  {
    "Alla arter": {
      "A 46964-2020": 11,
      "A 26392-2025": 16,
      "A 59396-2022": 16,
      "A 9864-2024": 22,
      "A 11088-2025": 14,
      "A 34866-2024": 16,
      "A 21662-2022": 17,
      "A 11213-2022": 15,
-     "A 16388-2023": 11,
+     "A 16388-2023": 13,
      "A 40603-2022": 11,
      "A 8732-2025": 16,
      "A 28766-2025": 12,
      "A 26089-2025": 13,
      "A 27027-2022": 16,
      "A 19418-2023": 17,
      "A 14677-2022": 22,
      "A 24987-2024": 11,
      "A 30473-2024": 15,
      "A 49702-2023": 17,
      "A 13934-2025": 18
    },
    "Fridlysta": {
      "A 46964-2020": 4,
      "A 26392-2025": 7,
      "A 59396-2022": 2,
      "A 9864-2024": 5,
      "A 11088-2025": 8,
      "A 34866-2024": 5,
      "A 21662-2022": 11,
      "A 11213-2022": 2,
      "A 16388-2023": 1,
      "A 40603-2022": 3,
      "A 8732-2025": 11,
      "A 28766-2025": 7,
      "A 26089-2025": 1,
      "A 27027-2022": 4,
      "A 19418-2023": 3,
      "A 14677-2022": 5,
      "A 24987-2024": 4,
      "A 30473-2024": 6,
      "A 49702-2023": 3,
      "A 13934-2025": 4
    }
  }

...

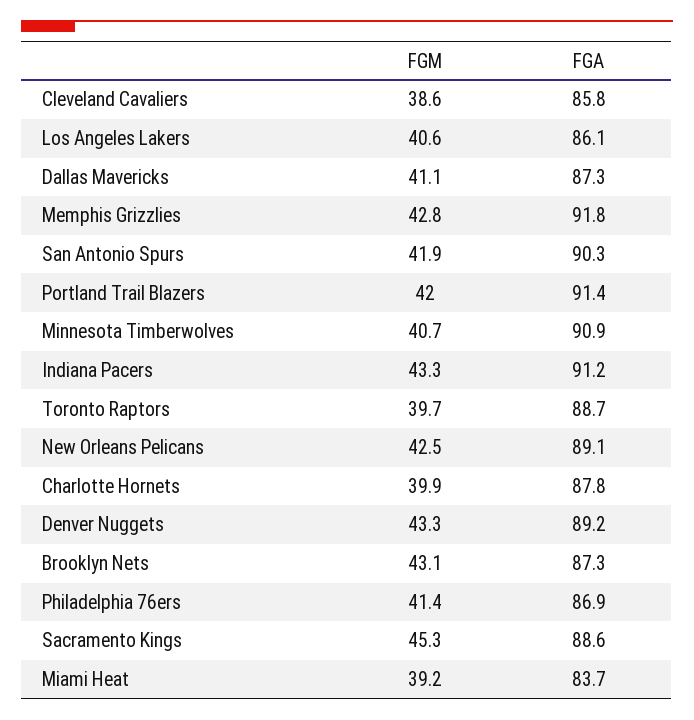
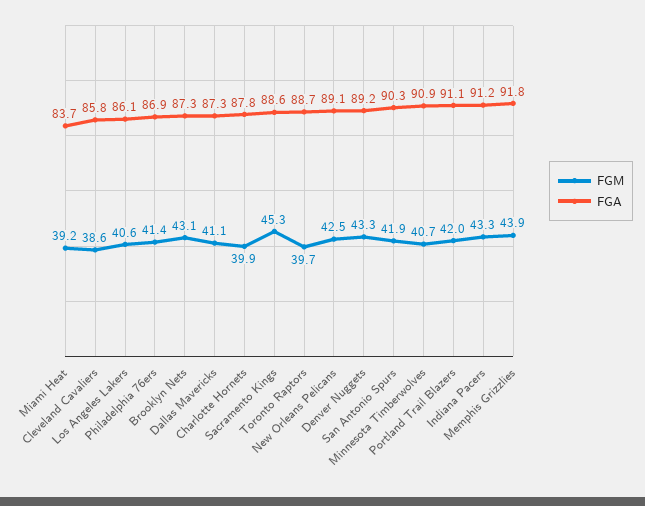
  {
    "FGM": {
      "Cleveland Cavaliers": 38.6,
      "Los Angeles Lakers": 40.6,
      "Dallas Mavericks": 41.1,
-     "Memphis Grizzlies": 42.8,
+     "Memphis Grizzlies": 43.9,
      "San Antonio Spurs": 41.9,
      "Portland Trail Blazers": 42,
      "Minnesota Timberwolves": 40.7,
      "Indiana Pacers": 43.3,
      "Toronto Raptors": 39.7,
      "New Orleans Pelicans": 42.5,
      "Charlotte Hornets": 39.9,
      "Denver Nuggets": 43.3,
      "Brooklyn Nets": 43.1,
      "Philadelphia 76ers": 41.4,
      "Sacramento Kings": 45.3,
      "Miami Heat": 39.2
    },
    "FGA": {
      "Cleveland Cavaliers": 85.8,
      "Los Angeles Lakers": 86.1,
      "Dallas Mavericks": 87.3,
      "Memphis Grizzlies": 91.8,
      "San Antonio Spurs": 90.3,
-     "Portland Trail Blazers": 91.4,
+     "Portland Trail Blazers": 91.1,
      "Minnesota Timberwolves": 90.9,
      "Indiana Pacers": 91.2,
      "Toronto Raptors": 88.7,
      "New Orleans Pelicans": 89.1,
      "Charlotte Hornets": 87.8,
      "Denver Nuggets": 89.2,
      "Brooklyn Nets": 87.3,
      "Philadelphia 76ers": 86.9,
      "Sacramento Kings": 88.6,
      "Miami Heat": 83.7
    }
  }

...

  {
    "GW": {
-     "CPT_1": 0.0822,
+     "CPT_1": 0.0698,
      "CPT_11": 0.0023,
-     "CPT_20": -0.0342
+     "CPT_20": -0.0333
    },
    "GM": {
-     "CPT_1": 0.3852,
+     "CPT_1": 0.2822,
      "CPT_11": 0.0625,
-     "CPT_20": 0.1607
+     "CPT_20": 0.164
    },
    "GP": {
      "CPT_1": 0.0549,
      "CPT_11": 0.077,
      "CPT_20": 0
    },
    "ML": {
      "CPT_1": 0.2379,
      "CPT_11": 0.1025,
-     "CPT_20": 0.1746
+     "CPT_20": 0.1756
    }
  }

Exercise goal:
Search the records for the word "Spurs" and return every line that holds it.

Answer section:
      "San Antonio Spurs": 41.9,
      "San Antonio Spurs": 90.3,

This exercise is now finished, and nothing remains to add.